Lifejackets Not Required How the BOAT Can Improve Your Project Delivery Experience

Education, Membership,

Lifejackets Not Required
How the BOAT Can Improve Your Project Delivery Experience

How an organization makes decisions can greatly impact the project delivery success.  That seems intuitive but now there’s a research-based tool that correlates an Owner organization’s decision-making structure and culture with various project delivery methods (design-bid-build, CMAR, design-build, etc.).  Why?  To help understand and plan for challenges before they occur, which will inevitably happen when an organization uses a delivery method that clashes with its approach to making decisions.

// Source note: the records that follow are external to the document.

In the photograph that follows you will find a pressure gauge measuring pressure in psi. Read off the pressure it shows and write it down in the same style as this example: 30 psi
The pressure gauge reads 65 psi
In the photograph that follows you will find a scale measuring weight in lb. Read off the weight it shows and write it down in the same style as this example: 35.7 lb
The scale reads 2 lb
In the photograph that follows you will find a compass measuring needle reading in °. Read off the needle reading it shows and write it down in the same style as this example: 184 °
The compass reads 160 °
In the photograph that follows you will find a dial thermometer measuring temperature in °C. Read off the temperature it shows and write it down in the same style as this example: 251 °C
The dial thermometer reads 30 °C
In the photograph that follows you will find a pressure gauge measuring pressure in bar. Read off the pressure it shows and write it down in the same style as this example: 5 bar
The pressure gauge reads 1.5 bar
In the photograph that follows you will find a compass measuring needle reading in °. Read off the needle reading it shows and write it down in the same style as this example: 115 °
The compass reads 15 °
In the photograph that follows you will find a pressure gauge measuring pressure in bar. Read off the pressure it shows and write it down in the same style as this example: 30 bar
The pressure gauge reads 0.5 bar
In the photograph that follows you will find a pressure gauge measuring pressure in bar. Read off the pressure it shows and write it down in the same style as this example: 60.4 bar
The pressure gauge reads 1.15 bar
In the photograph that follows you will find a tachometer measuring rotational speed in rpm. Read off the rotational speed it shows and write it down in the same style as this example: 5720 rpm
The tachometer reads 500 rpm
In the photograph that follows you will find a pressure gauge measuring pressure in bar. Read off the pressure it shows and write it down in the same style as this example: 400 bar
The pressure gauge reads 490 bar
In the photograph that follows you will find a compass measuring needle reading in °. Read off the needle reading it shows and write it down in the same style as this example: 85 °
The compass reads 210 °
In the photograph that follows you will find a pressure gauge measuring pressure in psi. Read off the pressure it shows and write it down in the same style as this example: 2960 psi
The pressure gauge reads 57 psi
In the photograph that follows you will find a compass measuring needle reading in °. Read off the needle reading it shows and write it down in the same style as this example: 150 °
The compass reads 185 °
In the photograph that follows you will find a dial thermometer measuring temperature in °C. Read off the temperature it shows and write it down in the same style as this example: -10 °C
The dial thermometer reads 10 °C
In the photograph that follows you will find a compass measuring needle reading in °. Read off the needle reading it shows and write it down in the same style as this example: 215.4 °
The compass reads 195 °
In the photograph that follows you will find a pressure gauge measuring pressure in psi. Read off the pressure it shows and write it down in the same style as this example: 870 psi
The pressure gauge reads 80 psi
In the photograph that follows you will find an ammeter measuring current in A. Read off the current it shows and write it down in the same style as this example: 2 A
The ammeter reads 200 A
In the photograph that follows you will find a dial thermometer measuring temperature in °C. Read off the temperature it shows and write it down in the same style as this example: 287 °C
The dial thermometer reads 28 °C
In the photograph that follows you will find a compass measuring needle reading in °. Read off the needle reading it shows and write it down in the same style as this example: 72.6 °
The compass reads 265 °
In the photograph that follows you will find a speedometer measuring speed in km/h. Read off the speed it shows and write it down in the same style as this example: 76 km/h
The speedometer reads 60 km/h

The Building Owner’s Assessment Tool (BOAT), developed by University of Washington researchers, helps Owners to better understand their decision-making profile. The results can then be used by the Owner and their project teams to proactively establish management expectations and mitigate roadblocks and pain points.  Beyond that primary goal, it also signals to service providers that the Owner is vulnerable and transparent enough to look inward and collaboratively plan around its own shortcomings.  #TheCOAAWay

Learn from the developers of this unique and effective tool how it works and how it can help improve your project outcomes.

Learning Objectives

  1. Understand the correlation between an Owner’s decision-making structure & culture and project success or failure.
  2. Explore the research behind the Building Owner’s Assessment Tool (BOAT), which was developed by the University of Washington to help Owners and their project teams predict and offset project management challenges.
  3. Review the questions posed within the BOAT and learn how the answers lead to a “decision-making profile” for the responding organization.
  4. Learn how this profile is then overlaid on various project delivery methods to reveal likely challenges or risks, which can then lead to a collaborative approach to offsetting or mitigating those risks.

Presenters

Carrie Sturts Dossick, Ph.D., P.E.

Carrie Sturts Dossick, Ph.D., P.E. is a Schaufelberger Professor of Construction Management and the Associate Dean of Research in the College of Built Environments, University of Washington. Dr. Dossick also holds an adjunct professor appointment in the Department of Civil and Environmental Engineering. Dr. Dossick directs the Communication, Technology, and Organizational Practices lab in the Center for Education and Research in Construction (CERC). Dr. Dossick has over two decades of research and teaching experience focused on emerging collaboration methods and technologies such as collaborative delivery, Building Information Management (BIM), Virtual Reality, and Digital Twins. She is an active member of the National Institute of Building Sciences’ (NIBS) Digital Technology Council and is a member of the National BIM Standard -US Planning Committee. Recent research and teaching projects include a Pankow-funded project called the Building Owner Assessment Tool (BOAT), an NSF-funded project on Cybersecurity for Large Institutional Owners, as well as a pilot project to develop a Digital Twin pilot for the I-90 Bridge, an industry-funded MEP VDC Services study, and the development of the Project BIM Requirements Module for the National BIM Standard U.S. with NIBS. She has received funding from the National Science Foundation, Charles Pankow Foundation, U.S. Army, U.S. Department of Education, New Horizons Foundation, John R. Gentille Foundation, ELECTRI INTERNATIONAL, National Institute of Building Sciences, General Services Administration, Mechanical Contractors Association of Western Washington, Sound Transit, Skanska USA Building, Mortenson Company, University of Washington Royalty Research Fund, UW Campus Sustainability Fund, and UW Facilities.  

Markku Allison AIA

Markku has over 40 years of experience both as an award-winning designer and as a thought-leader on design and construction industry transformation issues. In his roles as independent consultant and later as VP Strategy + Innovation for a large Canadian general contractor, Markku helped lead a range of IPD teams and innovation initiatives toward better outcomes. He served as the first president of the Integrated Project Delivery Alliance (IPDA), and currently chairs the IPDA’s Research + Performance Committee. He played a key role in AIA’s 2007 “Integrated Project Delivery: A Guide,” was a co-author of IPDA’s “Integrated Project Delivery: An Action Guide for Leaders,” and was the driver behind Chandos Construction’s “Futures Kit,” a strategic foresight toolkit for AEC and beyond. He currently consults in the areas of organizational design, IPD project setup, culture, and troubleshooting, and strategic foresight / strategic planning.